Barbara Boughton

April 29, 2011

April 29, 2011 (San Diego, California) — Adding omentectomy to Roux-en-Y gastric bypass surgery might help reduce blood glucose levels and improve cholesterol in extremely obese patients, according to research presented here at the American Association of Clinical Endocrinologists (AACE) 20th Annual Meeting and Clinical Congress. But whether these benefits are durable and help stave off conditions associated with obesity, such as diabetes and high cholesterol, remains an open question.

In the randomized controlled trial, 28 obese patients, with body mass index (BMI) of 40 kg/m2 or higher, received either laparoscopic Roux-en-Y gastric bypass surgery alone or Roux-en-Y gastric bypass plus subtotal omentectomy. None of the subjects had comorbid conditions, including diabetes or high cholesterol, at baseline.

Although subjects were well matched for sex, age, and BMI, only those who received omentectomy experienced statistically significant decreases in fasting glucose (P < .05), total cholesterol (P = .004), and very-low-density-lipoprotein cholesterol after 90 days of follow-up. BMI decreased significantly in both groups after 90 days, and the amount of decrease did not differ significantly between the 2 groups.

Those who received omentectomy also experienced a significant improvement in levels of fat-derived hormones, including an increase in the high molecular weight to total adiponectin ratio (P = .013), according to lead author Troy Dillard, MD, a fellow at Oregon Health & Science University in Portland.

"In the context of other studies of longer duration, it should be noted that [omentectomy] is an experimental procedure that in longer-term studies has not been shown to have a durable effect. But it should be noted that this study adds to our understanding of the importance of intraabdominal fat as a significant contributor to cardiometabolic risk," he said.

Inflammatory markers such as tumor necrosis factor-alpha and C-reactive protein were measured in both groups at baseline and follow-up. The blood sugar and cholesterol improvements seen in the omentectomy group could not be explained by changes in these inflammatory markers or BMI alone, since there was little difference between the 2 groups in weight lost or levels of inflammation, Dr. Dillard said.

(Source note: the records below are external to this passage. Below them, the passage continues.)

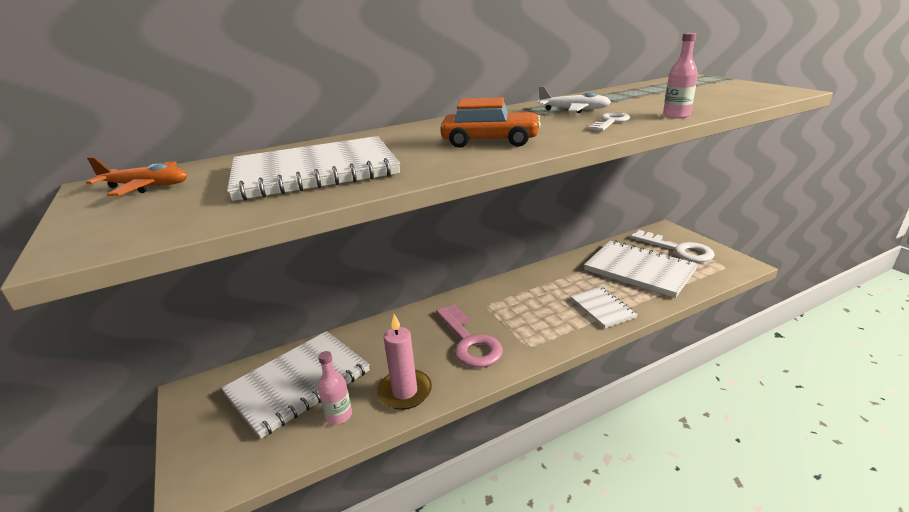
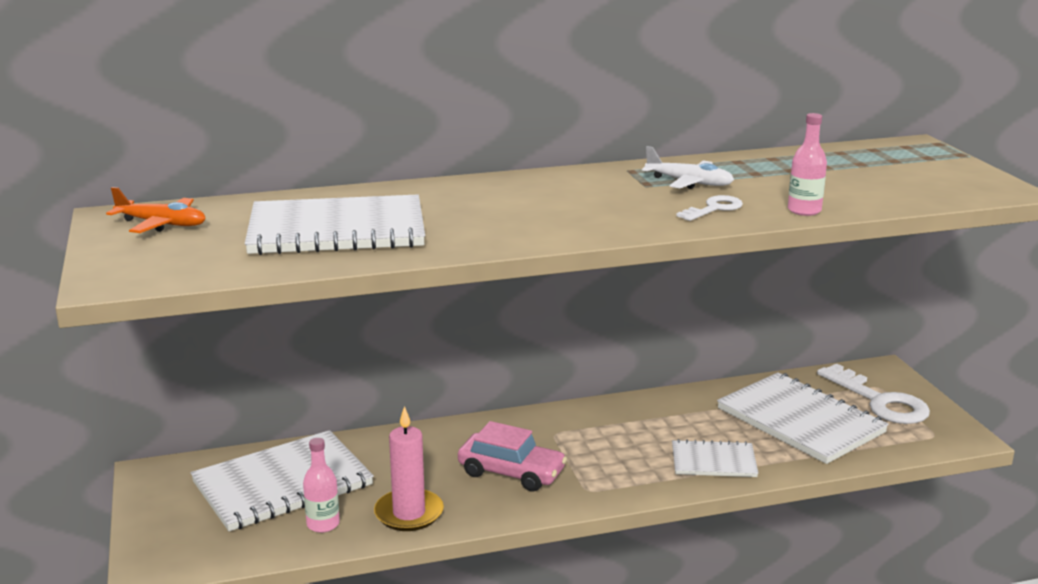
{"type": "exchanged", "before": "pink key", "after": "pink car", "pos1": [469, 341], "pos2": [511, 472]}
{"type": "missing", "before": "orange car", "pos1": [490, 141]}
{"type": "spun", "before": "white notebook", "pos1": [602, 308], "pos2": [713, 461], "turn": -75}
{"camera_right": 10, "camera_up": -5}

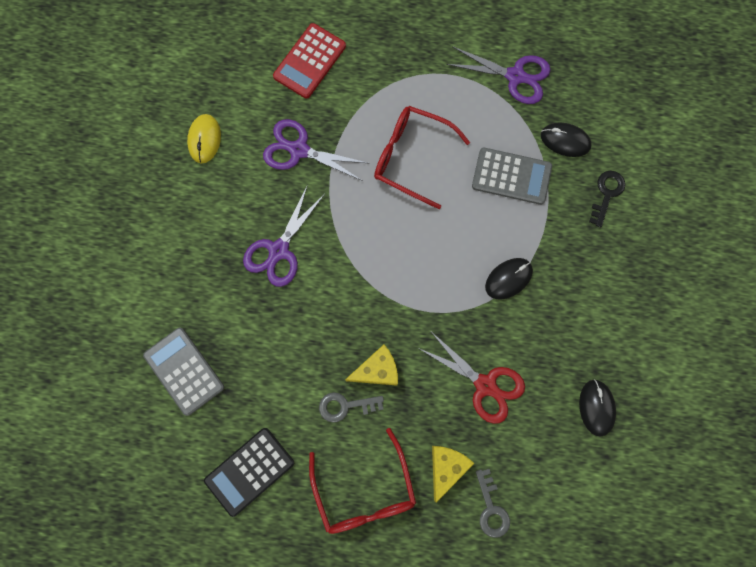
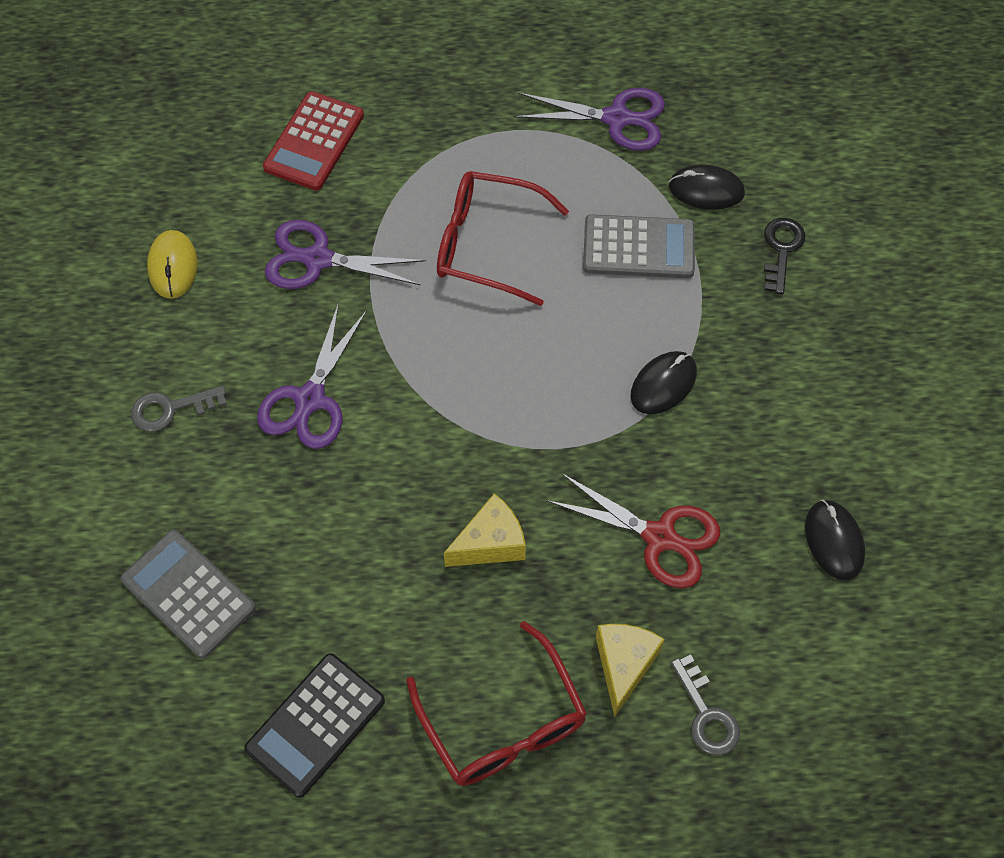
{"type": "relocated", "before": "grey key", "pos1": [345, 406], "pos2": [171, 409]}
{"camera_right": -10, "camera_up": -15}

There were more complications in the omentectomy group — 2 patients developed gastroenterostomy stenosis, which was treated with outpatient endoscopic balloon dilation; in group that received only Roux-en-Y gastric bypass, 1 patient developed urinary retention.

Dr. Dillard noted that the next step in researching the use of omentectomy with weight loss surgery will be to delve into the question of whether removing intraabdominal fat will confer added benefit to those who undergo gastric banding. "Gastric banding still accounts for more than 40% of gastric bypass surgeries in the United States, and we have seen positive results of longer duration [than in this study] when omentectomy is used with gastric banding," he said. "But these positive results do need to be validated in other studies before we can make any broad statement about the clinical utility of omentectomy. We have enough data to suggest there is no long-term benefit to the procedure in patients undergoing Roux-en-Y bypass," he said.

Indeed, the conclusions of this and other studies involving gastric bypass and omentectomy should be interpreted with caution, said Yehuda Handelsman, MD, president of AACE and medical director of the Metabolic Institute of America.

"Roux-en-Y does have a strong effect on glucose issues, but we don't really have enough good long-term data on omentectomy to understand whether it really has additional benefits," he said. "Other studies on omentectomy have shown that it does not result in improvement in insulin resistance," he added.

Dr. Handelsman also noted that the hypothesis that abdominal fat is more important than total body fat in conferring risk for comorbid cardiovascular conditions in obese patients has been challenged in recent research.

Dr. Dillard and Dr. Handelsman have disclosed no relevant financial relationships.

American Association of Clinical Endocrinologists (AACE) 20th Annual Meeting and Clinical Congress: Abstract 801. Presented April 16, 2011.